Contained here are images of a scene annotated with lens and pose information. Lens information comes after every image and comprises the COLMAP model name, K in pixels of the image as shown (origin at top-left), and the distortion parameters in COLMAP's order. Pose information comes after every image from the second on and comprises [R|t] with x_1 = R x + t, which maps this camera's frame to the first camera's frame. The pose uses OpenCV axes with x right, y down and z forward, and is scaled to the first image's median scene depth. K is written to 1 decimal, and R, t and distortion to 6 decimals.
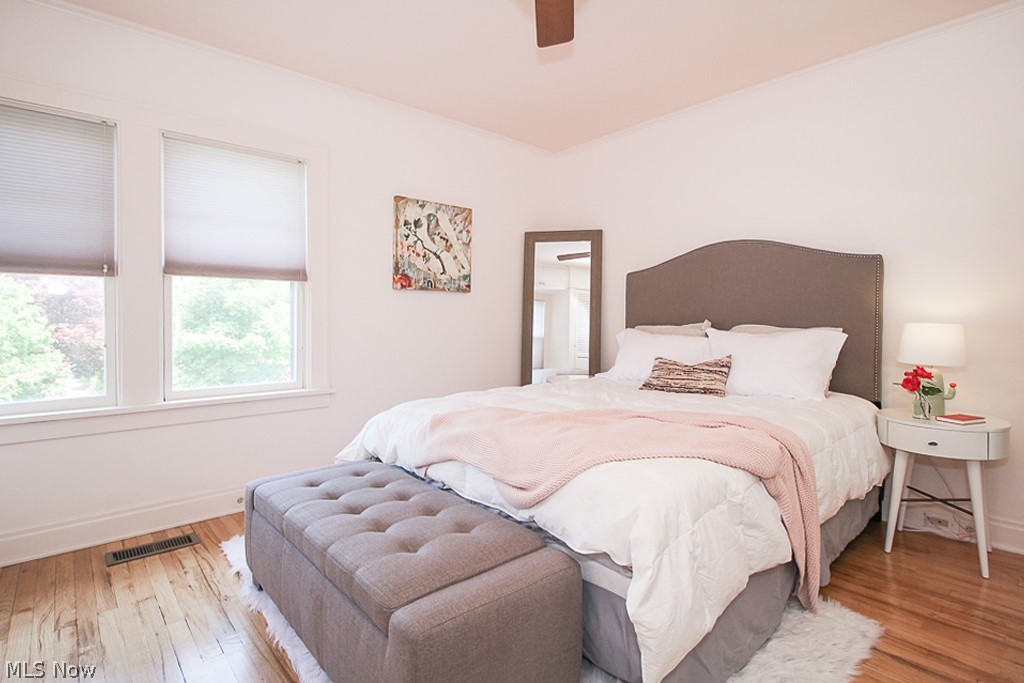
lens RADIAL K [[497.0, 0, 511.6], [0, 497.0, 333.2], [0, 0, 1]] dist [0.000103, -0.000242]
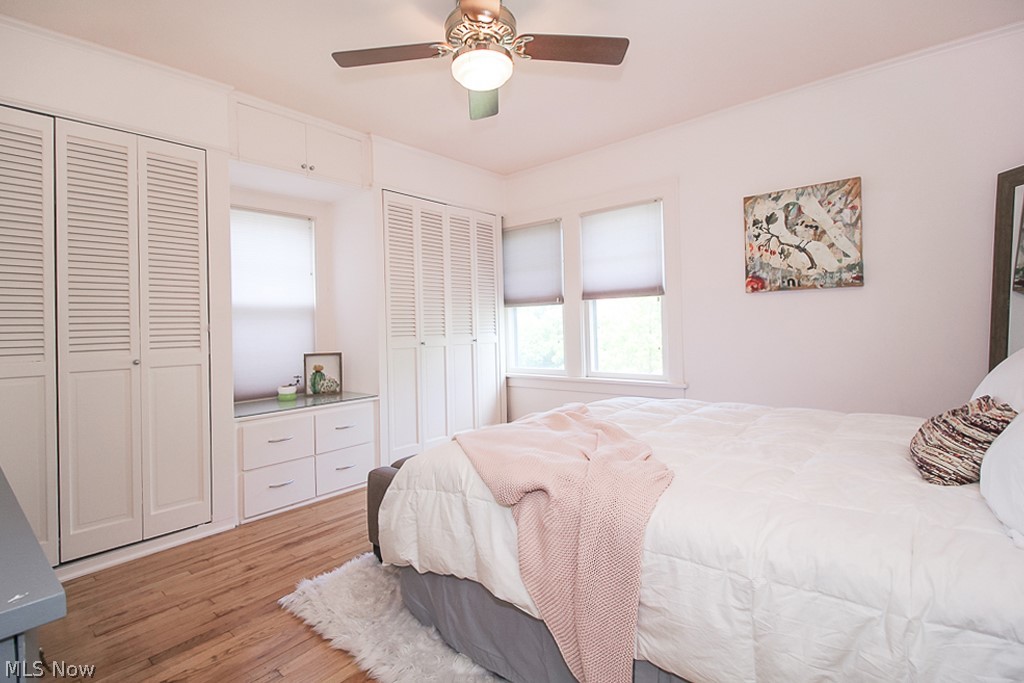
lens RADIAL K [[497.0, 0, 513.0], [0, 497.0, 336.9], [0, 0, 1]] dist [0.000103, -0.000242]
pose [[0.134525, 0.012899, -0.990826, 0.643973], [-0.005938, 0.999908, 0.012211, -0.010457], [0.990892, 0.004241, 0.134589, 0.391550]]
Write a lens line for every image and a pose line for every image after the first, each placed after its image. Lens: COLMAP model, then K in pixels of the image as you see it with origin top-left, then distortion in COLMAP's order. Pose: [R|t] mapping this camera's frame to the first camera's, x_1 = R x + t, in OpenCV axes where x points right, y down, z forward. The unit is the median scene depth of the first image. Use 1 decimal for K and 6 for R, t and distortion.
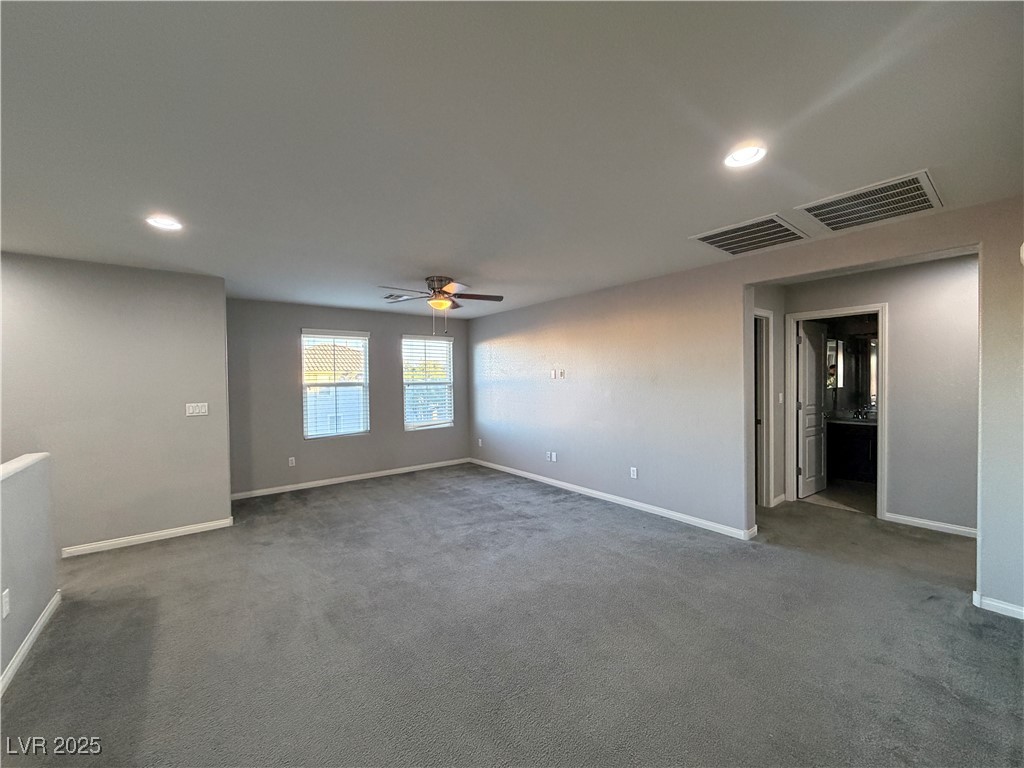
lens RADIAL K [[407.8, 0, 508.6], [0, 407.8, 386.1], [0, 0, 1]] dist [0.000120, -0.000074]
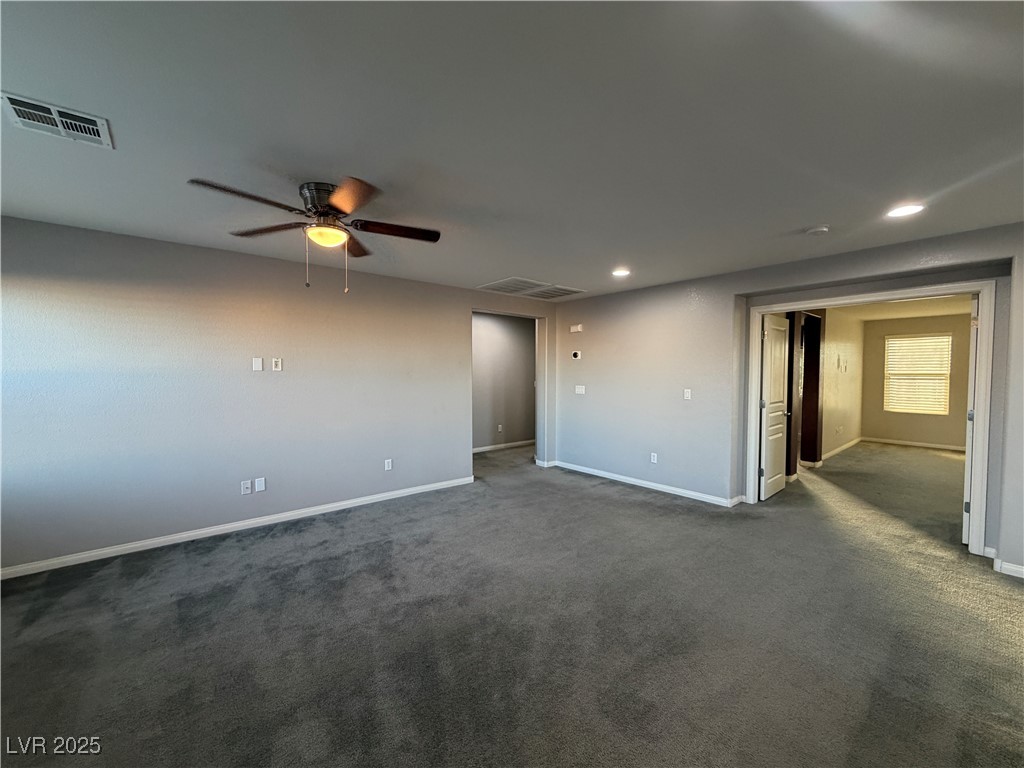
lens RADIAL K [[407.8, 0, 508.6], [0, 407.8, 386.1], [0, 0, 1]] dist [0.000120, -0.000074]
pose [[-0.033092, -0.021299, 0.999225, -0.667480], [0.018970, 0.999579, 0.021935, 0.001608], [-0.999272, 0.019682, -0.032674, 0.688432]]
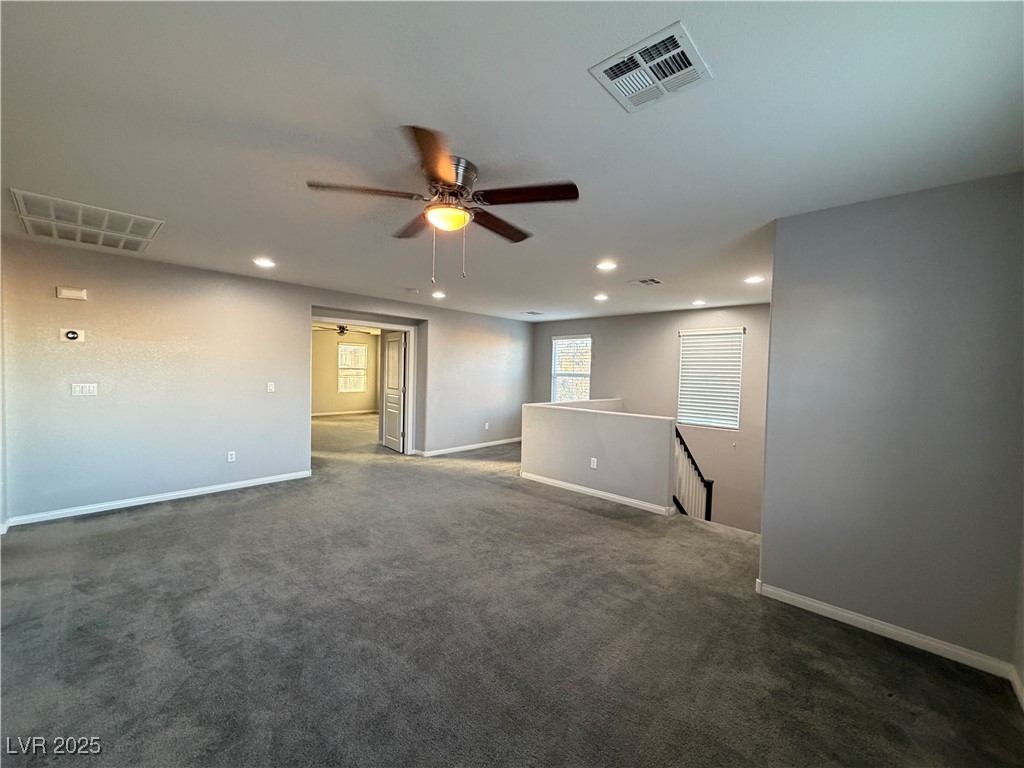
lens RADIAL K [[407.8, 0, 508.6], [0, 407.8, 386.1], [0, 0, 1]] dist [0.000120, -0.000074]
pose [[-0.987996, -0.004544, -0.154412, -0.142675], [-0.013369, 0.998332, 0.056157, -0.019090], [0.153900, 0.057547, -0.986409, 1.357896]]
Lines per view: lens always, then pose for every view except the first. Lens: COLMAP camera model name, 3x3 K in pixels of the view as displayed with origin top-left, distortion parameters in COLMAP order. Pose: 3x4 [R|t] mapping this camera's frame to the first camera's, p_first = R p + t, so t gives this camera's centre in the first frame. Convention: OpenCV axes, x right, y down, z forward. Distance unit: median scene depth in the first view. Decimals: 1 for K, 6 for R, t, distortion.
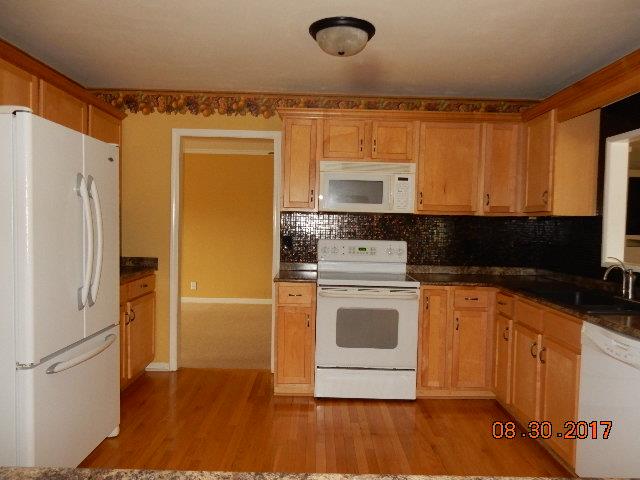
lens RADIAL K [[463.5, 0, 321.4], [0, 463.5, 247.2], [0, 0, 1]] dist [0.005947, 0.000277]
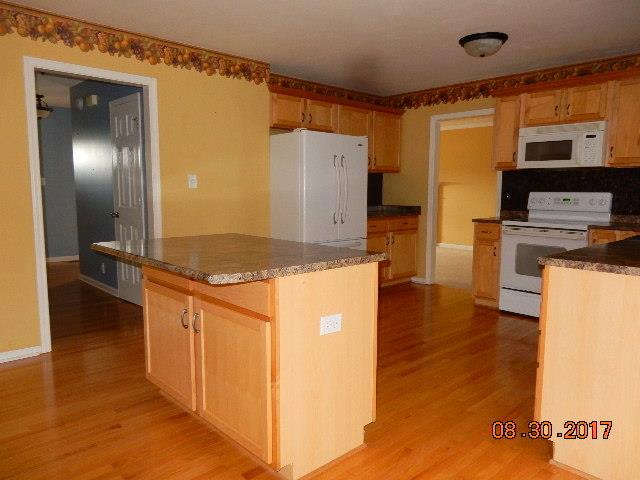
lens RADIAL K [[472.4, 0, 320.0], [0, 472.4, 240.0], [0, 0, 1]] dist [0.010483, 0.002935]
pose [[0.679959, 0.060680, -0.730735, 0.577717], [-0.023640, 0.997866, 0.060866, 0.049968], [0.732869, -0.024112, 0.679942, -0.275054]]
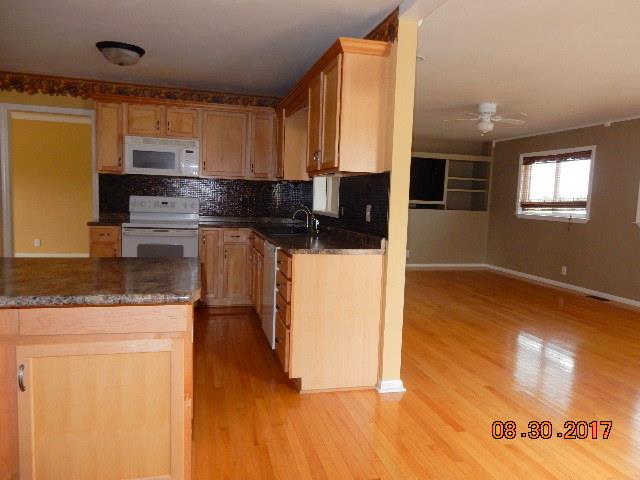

TASK TO CARRY OUT
Reproduce the records above exactly, leaving out every picture they contain.

WRITTEN ANSWER
Contained here are images of a scene annotated with lens and pose information. Lens information comes after every image and comprises the COLMAP model name, K in pixels of the image as shown (origin at top-left), and the distortion parameters in COLMAP's order. Pose information comes after every image from the second on and comprises [R|t] with x_1 = R x + t, which maps this camera's frame to the first camera's frame. The pose uses OpenCV axes with x right, y down and z forward, and is scaled to the first image's median scene depth. K is written to 1 decimal, and R, t and distortion to 6 decimals.
lens RADIAL K [[497.0, 0, 511.6], [0, 497.0, 333.2], [0, 0, 1]] dist [0.000103, -0.000242]
lens RADIAL K [[497.0, 0, 513.0], [0, 497.0, 336.9], [0, 0, 1]] dist [0.000103, -0.000242]
pose [[0.134525, 0.012899, -0.990826, 0.643973], [-0.005938, 0.999908, 0.012211, -0.010457], [0.990892, 0.004241, 0.134589, 0.391550]]
Write a lens line for every image and a pose line for every image after the first, each placed after its image. Lens: COLMAP model, then K in pixels of the image as you see it with origin top-left, then distortion in COLMAP's order. Pose: [R|t] mapping this camera's frame to the first camera's, x_1 = R x + t, in OpenCV axes where x points right, y down, z forward. The unit is the median scene depth of the first image. Use 1 decimal for K and 6 for R, t and distortion.
lens RADIAL K [[407.8, 0, 508.6], [0, 407.8, 386.1], [0, 0, 1]] dist [0.000120, -0.000074]
lens RADIAL K [[407.8, 0, 508.6], [0, 407.8, 386.1], [0, 0, 1]] dist [0.000120, -0.000074]
pose [[-0.033092, -0.021299, 0.999225, -0.667480], [0.018970, 0.999579, 0.021935, 0.001608], [-0.999272, 0.019682, -0.032674, 0.688432]]
lens RADIAL K [[407.8, 0, 508.6], [0, 407.8, 386.1], [0, 0, 1]] dist [0.000120, -0.000074]
pose [[-0.987996, -0.004544, -0.154412, -0.142675], [-0.013369, 0.998332, 0.056157, -0.019090], [0.153900, 0.057547, -0.986409, 1.357896]]
Lines per view: lens always, then pose for every view except the first. Lens: COLMAP camera model name, 3x3 K in pixels of the view as displayed with origin top-left, distortion parameters in COLMAP order. Pose: 3x4 [R|t] mapping this camera's frame to the first camera's, p_first = R p + t, so t gives this camera's centre in the first frame. Convention: OpenCV axes, x right, y down, z forward. Distance unit: median scene depth in the first view. Decimals: 1 for K, 6 for R, t, distortion.
lens RADIAL K [[463.5, 0, 321.4], [0, 463.5, 247.2], [0, 0, 1]] dist [0.005947, 0.000277]
lens RADIAL K [[472.4, 0, 320.0], [0, 472.4, 240.0], [0, 0, 1]] dist [0.010483, 0.002935]
pose [[0.679959, 0.060680, -0.730735, 0.577717], [-0.023640, 0.997866, 0.060866, 0.049968], [0.732869, -0.024112, 0.679942, -0.275054]]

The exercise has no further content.